(Dataset excerpts Opens)

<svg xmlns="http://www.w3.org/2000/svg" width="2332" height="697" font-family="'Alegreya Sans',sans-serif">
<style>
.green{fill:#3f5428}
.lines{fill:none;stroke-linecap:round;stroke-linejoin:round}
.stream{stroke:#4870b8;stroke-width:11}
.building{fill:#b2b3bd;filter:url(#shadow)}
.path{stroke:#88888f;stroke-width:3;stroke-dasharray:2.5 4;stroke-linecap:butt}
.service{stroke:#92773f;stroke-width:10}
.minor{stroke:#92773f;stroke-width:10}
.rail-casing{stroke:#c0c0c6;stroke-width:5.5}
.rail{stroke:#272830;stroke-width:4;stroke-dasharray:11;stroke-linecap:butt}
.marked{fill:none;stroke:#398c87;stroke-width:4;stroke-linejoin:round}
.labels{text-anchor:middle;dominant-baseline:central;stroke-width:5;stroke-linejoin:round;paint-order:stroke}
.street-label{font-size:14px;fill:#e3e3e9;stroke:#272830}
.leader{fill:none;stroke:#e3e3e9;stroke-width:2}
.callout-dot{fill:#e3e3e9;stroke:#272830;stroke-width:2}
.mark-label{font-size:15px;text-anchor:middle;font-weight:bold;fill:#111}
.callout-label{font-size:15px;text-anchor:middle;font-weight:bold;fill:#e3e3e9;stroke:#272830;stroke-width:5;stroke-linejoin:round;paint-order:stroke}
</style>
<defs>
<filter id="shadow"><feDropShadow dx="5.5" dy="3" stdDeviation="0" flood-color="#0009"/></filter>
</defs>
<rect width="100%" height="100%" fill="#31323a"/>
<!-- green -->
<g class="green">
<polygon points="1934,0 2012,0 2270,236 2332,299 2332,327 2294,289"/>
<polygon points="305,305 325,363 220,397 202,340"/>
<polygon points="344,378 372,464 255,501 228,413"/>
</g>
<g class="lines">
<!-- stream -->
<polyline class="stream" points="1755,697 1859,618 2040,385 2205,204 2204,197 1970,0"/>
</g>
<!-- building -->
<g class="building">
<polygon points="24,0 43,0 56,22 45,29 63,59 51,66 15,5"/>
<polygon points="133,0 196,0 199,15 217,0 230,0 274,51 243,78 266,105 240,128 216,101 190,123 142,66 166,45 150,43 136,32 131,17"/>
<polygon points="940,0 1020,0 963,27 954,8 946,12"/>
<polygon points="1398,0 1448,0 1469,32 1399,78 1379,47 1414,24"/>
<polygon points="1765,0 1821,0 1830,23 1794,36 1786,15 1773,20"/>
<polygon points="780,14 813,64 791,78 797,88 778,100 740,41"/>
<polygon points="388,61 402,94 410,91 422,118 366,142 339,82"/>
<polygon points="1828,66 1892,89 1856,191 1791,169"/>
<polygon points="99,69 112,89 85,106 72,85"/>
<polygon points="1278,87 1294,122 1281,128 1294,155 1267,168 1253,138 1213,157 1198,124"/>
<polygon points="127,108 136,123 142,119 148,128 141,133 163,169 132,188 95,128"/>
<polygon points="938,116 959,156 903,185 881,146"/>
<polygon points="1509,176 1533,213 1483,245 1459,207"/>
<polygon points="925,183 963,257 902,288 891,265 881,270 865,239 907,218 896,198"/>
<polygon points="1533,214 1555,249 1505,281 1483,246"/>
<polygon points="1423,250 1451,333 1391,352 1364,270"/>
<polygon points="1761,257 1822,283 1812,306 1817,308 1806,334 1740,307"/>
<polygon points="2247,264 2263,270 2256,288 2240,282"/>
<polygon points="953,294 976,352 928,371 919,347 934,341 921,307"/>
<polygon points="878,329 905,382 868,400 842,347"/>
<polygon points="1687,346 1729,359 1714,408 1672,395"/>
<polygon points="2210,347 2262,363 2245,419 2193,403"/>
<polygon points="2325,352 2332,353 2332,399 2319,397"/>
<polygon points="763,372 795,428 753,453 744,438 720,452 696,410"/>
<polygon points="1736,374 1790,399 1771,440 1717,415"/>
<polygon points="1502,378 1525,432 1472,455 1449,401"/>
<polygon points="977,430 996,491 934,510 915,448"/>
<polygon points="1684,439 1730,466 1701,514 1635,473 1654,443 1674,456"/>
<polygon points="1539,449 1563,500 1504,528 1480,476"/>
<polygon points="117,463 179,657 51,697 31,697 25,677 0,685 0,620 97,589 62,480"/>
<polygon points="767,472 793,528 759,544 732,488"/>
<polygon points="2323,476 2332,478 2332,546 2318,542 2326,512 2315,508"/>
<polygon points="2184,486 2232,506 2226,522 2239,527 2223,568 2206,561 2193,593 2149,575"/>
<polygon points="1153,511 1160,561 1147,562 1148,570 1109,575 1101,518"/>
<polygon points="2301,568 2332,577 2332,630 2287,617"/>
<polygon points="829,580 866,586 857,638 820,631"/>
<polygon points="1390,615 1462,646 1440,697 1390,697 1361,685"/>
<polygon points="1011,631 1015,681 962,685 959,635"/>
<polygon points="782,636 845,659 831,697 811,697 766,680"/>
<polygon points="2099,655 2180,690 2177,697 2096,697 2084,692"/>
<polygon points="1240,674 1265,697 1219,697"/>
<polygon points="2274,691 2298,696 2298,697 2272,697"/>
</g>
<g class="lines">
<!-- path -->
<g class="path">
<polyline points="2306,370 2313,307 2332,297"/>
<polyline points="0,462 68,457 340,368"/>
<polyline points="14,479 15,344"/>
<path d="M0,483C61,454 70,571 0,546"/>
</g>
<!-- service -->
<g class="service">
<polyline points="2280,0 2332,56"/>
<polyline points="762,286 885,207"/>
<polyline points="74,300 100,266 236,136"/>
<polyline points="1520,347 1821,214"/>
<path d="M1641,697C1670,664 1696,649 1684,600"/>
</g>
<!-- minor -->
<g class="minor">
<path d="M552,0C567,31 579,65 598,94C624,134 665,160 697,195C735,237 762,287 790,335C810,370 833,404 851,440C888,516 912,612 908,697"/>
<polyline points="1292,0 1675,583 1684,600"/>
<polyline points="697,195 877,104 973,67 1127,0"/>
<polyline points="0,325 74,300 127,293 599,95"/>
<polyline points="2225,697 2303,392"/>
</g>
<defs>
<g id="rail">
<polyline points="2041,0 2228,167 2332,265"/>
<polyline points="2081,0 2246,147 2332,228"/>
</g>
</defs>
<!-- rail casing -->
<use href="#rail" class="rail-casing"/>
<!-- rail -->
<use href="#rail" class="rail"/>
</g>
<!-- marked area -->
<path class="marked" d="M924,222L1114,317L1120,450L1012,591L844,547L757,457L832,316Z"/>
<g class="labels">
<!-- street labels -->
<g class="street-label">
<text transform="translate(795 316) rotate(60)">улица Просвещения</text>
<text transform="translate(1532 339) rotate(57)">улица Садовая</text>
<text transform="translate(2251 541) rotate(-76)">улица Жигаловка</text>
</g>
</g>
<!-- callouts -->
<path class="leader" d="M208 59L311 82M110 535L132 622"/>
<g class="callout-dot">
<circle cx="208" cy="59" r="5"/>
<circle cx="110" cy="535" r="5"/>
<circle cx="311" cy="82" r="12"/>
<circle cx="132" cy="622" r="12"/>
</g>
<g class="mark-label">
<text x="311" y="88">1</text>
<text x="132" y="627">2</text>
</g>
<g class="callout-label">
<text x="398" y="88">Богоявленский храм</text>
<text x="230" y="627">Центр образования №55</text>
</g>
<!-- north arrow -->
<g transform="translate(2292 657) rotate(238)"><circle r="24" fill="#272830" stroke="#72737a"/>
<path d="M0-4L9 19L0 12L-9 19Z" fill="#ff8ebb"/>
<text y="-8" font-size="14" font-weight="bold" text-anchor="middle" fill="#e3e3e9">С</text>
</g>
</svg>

(Dataset excerpts Closes)

Task to complete
Exactly as written above, please repeat the entries.

Task answer
<svg xmlns="http://www.w3.org/2000/svg" width="2332" height="697" font-family="'Alegreya Sans',sans-serif">
<style>
.green{fill:#3f5428}
.lines{fill:none;stroke-linecap:round;stroke-linejoin:round}
.stream{stroke:#4870b8;stroke-width:11}
.building{fill:#b2b3bd;filter:url(#shadow)}
.path{stroke:#88888f;stroke-width:3;stroke-dasharray:2.5 4;stroke-linecap:butt}
.service{stroke:#92773f;stroke-width:10}
.minor{stroke:#92773f;stroke-width:10}
.rail-casing{stroke:#c0c0c6;stroke-width:5.5}
.rail{stroke:#272830;stroke-width:4;stroke-dasharray:11;stroke-linecap:butt}
.marked{fill:none;stroke:#398c87;stroke-width:4;stroke-linejoin:round}
.labels{text-anchor:middle;dominant-baseline:central;stroke-width:5;stroke-linejoin:round;paint-order:stroke}
.street-label{font-size:14px;fill:#e3e3e9;stroke:#272830}
.leader{fill:none;stroke:#e3e3e9;stroke-width:2}
.callout-dot{fill:#e3e3e9;stroke:#272830;stroke-width:2}
.mark-label{font-size:15px;text-anchor:middle;font-weight:bold;fill:#111}
.callout-label{font-size:15px;text-anchor:middle;font-weight:bold;fill:#e3e3e9;stroke:#272830;stroke-width:5;stroke-linejoin:round;paint-order:stroke}
</style>
<defs>
<filter id="shadow"><feDropShadow dx="5.5" dy="3" stdDeviation="0" flood-color="#0009"/></filter>
</defs>
<rect width="100%" height="100%" fill="#31323a"/>
<!-- green -->
<g class="green">
<polygon points="1934,0 2012,0 2270,236 2332,299 2332,327 2294,289"/>
<polygon points="305,305 325,363 220,397 202,340"/>
<polygon points="344,378 372,464 255,501 228,413"/>
</g>
<g class="lines">
<!-- stream -->
<polyline class="stream" points="1755,697 1859,618 2040,385 2205,204 2204,197 1970,0"/>
</g>
<!-- building -->
<g class="building">
<polygon points="24,0 43,0 56,22 45,29 63,59 51,66 15,5"/>
<polygon points="133,0 196,0 199,15 217,0 230,0 274,51 243,78 266,105 240,128 216,101 190,123 142,66 166,45 150,43 136,32 131,17"/>
<polygon points="940,0 1020,0 963,27 954,8 946,12"/>
<polygon points="1398,0 1448,0 1469,32 1399,78 1379,47 1414,24"/>
<polygon points="1765,0 1821,0 1830,23 1794,36 1786,15 1773,20"/>
<polygon points="780,14 813,64 791,78 797,88 778,100 740,41"/>
<polygon points="388,61 402,94 410,91 422,118 366,142 339,82"/>
<polygon points="1828,66 1892,89 1856,191 1791,169"/>
<polygon points="99,69 112,89 85,106 72,85"/>
<polygon points="1278,87 1294,122 1281,128 1294,155 1267,168 1253,138 1213,157 1198,124"/>
<polygon points="127,108 136,123 142,119 148,128 141,133 163,169 132,188 95,128"/>
<polygon points="938,116 959,156 903,185 881,146"/>
<polygon points="1509,176 1533,213 1483,245 1459,207"/>
<polygon points="925,183 963,257 902,288 891,265 881,270 865,239 907,218 896,198"/>
<polygon points="1533,214 1555,249 1505,281 1483,246"/>
<polygon points="1423,250 1451,333 1391,352 1364,270"/>
<polygon points="1761,257 1822,283 1812,306 1817,308 1806,334 1740,307"/>
<polygon points="2247,264 2263,270 2256,288 2240,282"/>
<polygon points="953,294 976,352 928,371 919,347 934,341 921,307"/>
<polygon points="878,329 905,382 868,400 842,347"/>
<polygon points="1687,346 1729,359 1714,408 1672,395"/>
<polygon points="2210,347 2262,363 2245,419 2193,403"/>
<polygon points="2325,352 2332,353 2332,399 2319,397"/>
<polygon points="763,372 795,428 753,453 744,438 720,452 696,410"/>
<polygon points="1736,374 1790,399 1771,440 1717,415"/>
<polygon points="1502,378 1525,432 1472,455 1449,401"/>
<polygon points="977,430 996,491 934,510 915,448"/>
<polygon points="1684,439 1730,466 1701,514 1635,473 1654,443 1674,456"/>
<polygon points="1539,449 1563,500 1504,528 1480,476"/>
<polygon points="117,463 179,657 51,697 31,697 25,677 0,685 0,620 97,589 62,480"/>
<polygon points="767,472 793,528 759,544 732,488"/>
<polygon points="2323,476 2332,478 2332,546 2318,542 2326,512 2315,508"/>
<polygon points="2184,486 2232,506 2226,522 2239,527 2223,568 2206,561 2193,593 2149,575"/>
<polygon points="1153,511 1160,561 1147,562 1148,570 1109,575 1101,518"/>
<polygon points="2301,568 2332,577 2332,630 2287,617"/>
<polygon points="829,580 866,586 857,638 820,631"/>
<polygon points="1390,615 1462,646 1440,697 1390,697 1361,685"/>
<polygon points="1011,631 1015,681 962,685 959,635"/>
<polygon points="782,636 845,659 831,697 811,697 766,680"/>
<polygon points="2099,655 2180,690 2177,697 2096,697 2084,692"/>
<polygon points="1240,674 1265,697 1219,697"/>
<polygon points="2274,691 2298,696 2298,697 2272,697"/>
</g>
<g class="lines">
<!-- path -->
<g class="path">
<polyline points="2306,370 2313,307 2332,297"/>
<polyline points="0,462 68,457 340,368"/>
<polyline points="14,479 15,344"/>
<path d="M0,483C61,454 70,571 0,546"/>
</g>
<!-- service -->
<g class="service">
<polyline points="2280,0 2332,56"/>
<polyline points="762,286 885,207"/>
<polyline points="74,300 100,266 236,136"/>
<polyline points="1520,347 1821,214"/>
<path d="M1641,697C1670,664 1696,649 1684,600"/>
</g>
<!-- minor -->
<g class="minor">
<path d="M552,0C567,31 579,65 598,94C624,134 665,160 697,195C735,237 762,287 790,335C810,370 833,404 851,440C888,516 912,612 908,697"/>
<polyline points="1292,0 1675,583 1684,600"/>
<polyline points="697,195 877,104 973,67 1127,0"/>
<polyline points="0,325 74,300 127,293 599,95"/>
<polyline points="2225,697 2303,392"/>
</g>
<defs>
<g id="rail">
<polyline points="2041,0 2228,167 2332,265"/>
<polyline points="2081,0 2246,147 2332,228"/>
</g>
</defs>
<!-- rail casing -->
<use href="#rail" class="rail-casing"/>
<!-- rail -->
<use href="#rail" class="rail"/>
</g>
<!-- marked area -->
<path class="marked" d="M924,222L1114,317L1120,450L1012,591L844,547L757,457L832,316Z"/>
<g class="labels">
<!-- street labels -->
<g class="street-label">
<text transform="translate(795 316) rotate(60)">улица Просвещения</text>
<text transform="translate(1532 339) rotate(57)">улица Садовая</text>
<text transform="translate(2251 541) rotate(-76)">улица Жигаловка</text>
</g>
</g>
<!-- callouts -->
<path class="leader" d="M208 59L311 82M110 535L132 622"/>
<g class="callout-dot">
<circle cx="208" cy="59" r="5"/>
<circle cx="110" cy="535" r="5"/>
<circle cx="311" cy="82" r="12"/>
<circle cx="132" cy="622" r="12"/>
</g>
<g class="mark-label">
<text x="311" y="88">1</text>
<text x="132" y="627">2</text>
</g>
<g class="callout-label">
<text x="398" y="88">Богоявленский храм</text>
<text x="230" y="627">Центр образования №55</text>
</g>
<!-- north arrow -->
<g transform="translate(2292 657) rotate(238)"><circle r="24" fill="#272830" stroke="#72737a"/>
<path d="M0-4L9 19L0 12L-9 19Z" fill="#ff8ebb"/>
<text y="-8" font-size="14" font-weight="bold" text-anchor="middle" fill="#e3e3e9">С</text>
</g>
</svg>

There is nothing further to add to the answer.